The setup we are building looks like this:
We have an ARM-based QSP machine with two cores and a basic set of peripherals, and add a new device which is a controller for a simple user-facing panel. The panel itself has four colored LEDs that can be turned on and off from the device, and a button input that should cause the device to send an interrupt to the processors of the machine (via the interrupt controller). We also assume that there is a software stack in place that contains a driver for the device, and that the end goal is to make that software driver happy with our virtual platform. This situation is representative for much of real Simics usage and modeling.
In the video, we show how this device is built using the Simics Eclipse GUI, via the stages laid out in the Simics modeling white paper:
- At the beginning, we have the QSP machine along with the user-facing panel.
- Set up a skeleton of the programming register map of the device (using DML)
- Add the device to the machine setup (system memory map)
- Test run with software (ending in a failure since there is no functionality)
- Set up unit tests to describe the functionality of the device (test-driven development, essentially)
- Fill in most of the functionality (we do a fast forward here, just like in a cooking show where you cut from putting a cake in the oven to it being done)
- Rerun unit tests and retest with software to show the device is still slightly incomplete
- Fill in the last piece of functionality
- Rerun unit tests and software test, showing that the device now works as it should
In action, the test run looks like this:
In practice, most Simics modeling is done in a way similar to this video, by adding things to an existing machine. With Simics, it is almost always the case that modeling can start from some existing running system (starting from a QSP quick-start platform like we do in the video or any other existing model). Even when starting from scratch, we quickly build a bare-bones basic running system so that we have something that runs, and then iteratively add new devices to it over time. Simics system modeling is an agile, iterative, and test-driven activity.

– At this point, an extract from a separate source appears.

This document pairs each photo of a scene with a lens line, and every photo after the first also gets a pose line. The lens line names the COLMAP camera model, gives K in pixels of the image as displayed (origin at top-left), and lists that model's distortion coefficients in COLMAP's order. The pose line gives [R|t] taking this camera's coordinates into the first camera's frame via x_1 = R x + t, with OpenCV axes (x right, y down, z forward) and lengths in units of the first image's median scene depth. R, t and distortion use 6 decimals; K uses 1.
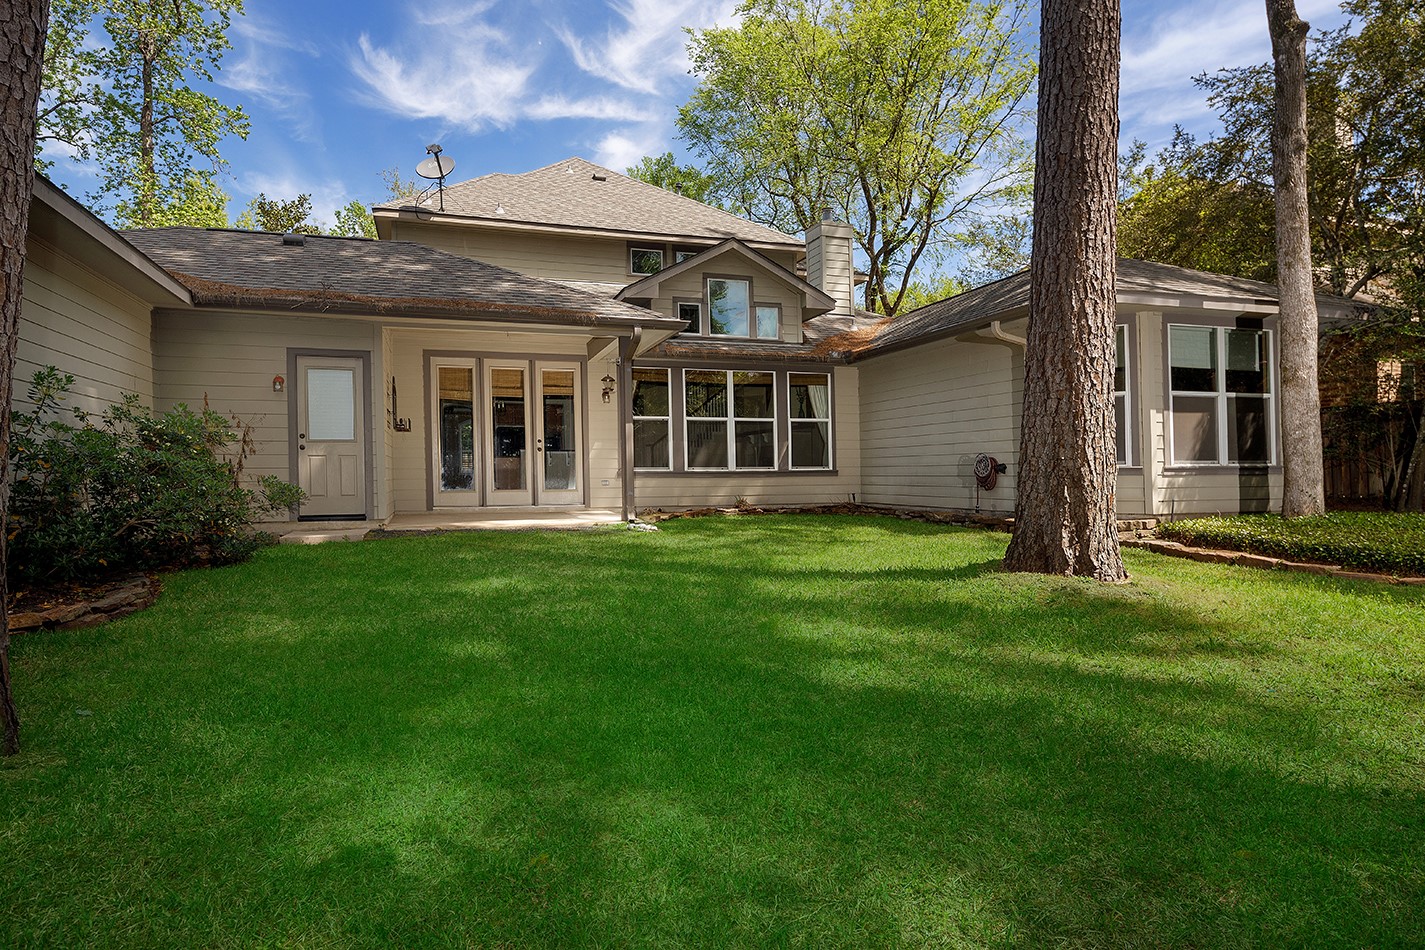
lens RADIAL K [[707.8, 0, 712.5], [0, 707.8, 475.0], [0, 0, 1]] dist [-0.002161, 0.000004]
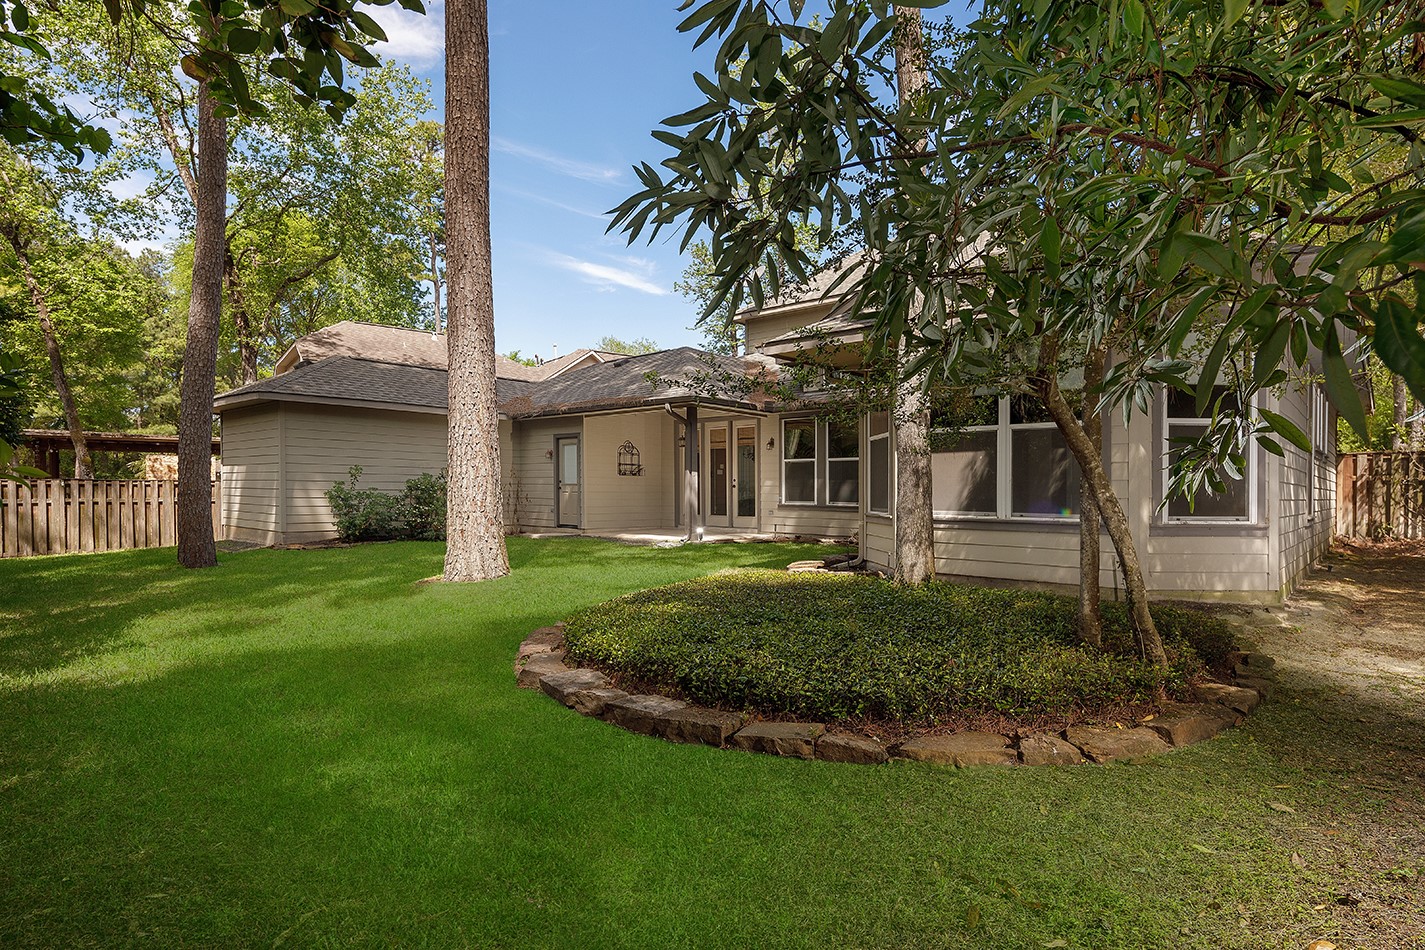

When software is not yet available for a new device, the unit tests become the primary driver of the development effort. The tests essentially define the correct behavior of the device. In practice, software drivers will be developed using the device model as their basis, and later the drivers will be used to test the hardware when it arrives in silicon.
For more on modeling with Simics, see the Simics modeling whitepaper.
Device modeling is also a key part of experimenting with target setups in Simics.